No-sternotomy full arterial revascularization for everyone
Boris Robic, Dr, Pascal Starinieri, Alaaddin Yilmaz, Dr.
Jessa Hospital, Hasselt, Belgium.
OBJECTIVE: Minimal invasive procedures emerge in cardiac surgery due to well-known drawbacks.
Sternotomy is still mandatory for OPCAB surgery.MIDCAB surgery is limited to revascularization of anterior wall.
Detrimental effects of conventional bypass systems-Minimal access is not allways minimal invasive.
Endoscopic assisted port access approach for coronary artery bypass grafting (EndoCABG) combines full revascularization without sternotomy.
Modular minimal invasive extracorporeal circulation (MiECC)- reduces deleterious bypass-effects and supports surgeons efforts in minimal invasive techniques.
METHODS: Miocardial ischemic patients with multivessel disease not suitable for hybrid approach.

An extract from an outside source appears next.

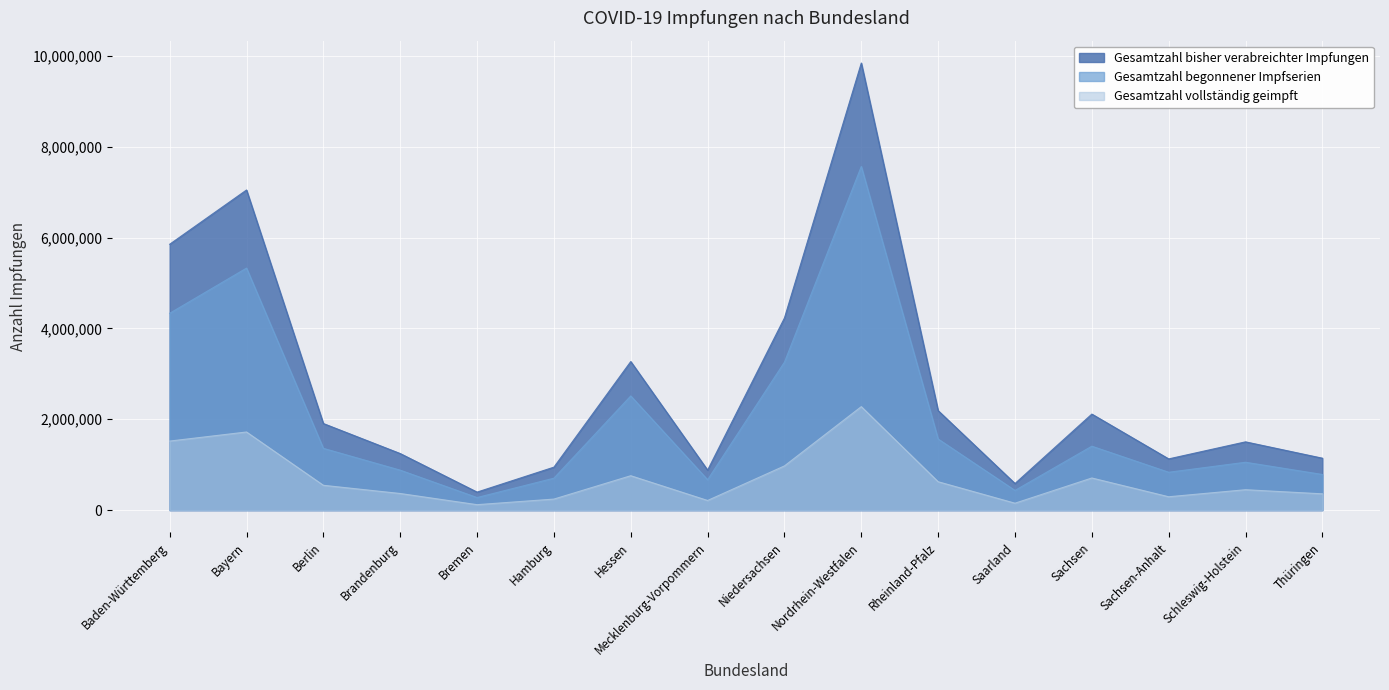

True or false: Gesamtzahl begonnener Impfserien and Gesamtzahl bisher verabreichter Impfungen intersect in this chart.

False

Possibility for remote access perfusion with MiECC: a low volume-small surface-full safety circuit requiring lower heparin dosage.
Ongoing dual anti-platelet therapy was no contraindication.
RESULTS: From July 2014 to December 2015, 145 patients average age 66,61 years (range 36-90), 81 (%) male, 19 (%) female, underwent Port Access surgery-EndoCABG.
Full arterial revascularization was accomplished in 98% with the use of VATS uni-/bilateral internal thoracic artery (ITA) harvesting.
In average 2,86 (range 2-5) Video assisted direct anastomoses were accomplished via small left thoracotomy. Complete revascularization was achieved in 46% on empty beating heart and 54% on arrested heart(remote access perfusion with MiECC). Crossclamp time (when applied) was in average 65,45 min with normal operation duration of 2,5-3h.
CONCLUSIONS: Minimal invasive surgery is a team approach. Use of MiECC flattens the steep learning curve in adapting port access techniques for coronary artery bypass grafting.
Better outcome due to possibility of full arterial revascularization
Maximum benefit is accomplished only through refinement of both-surgical and perfusion techniques.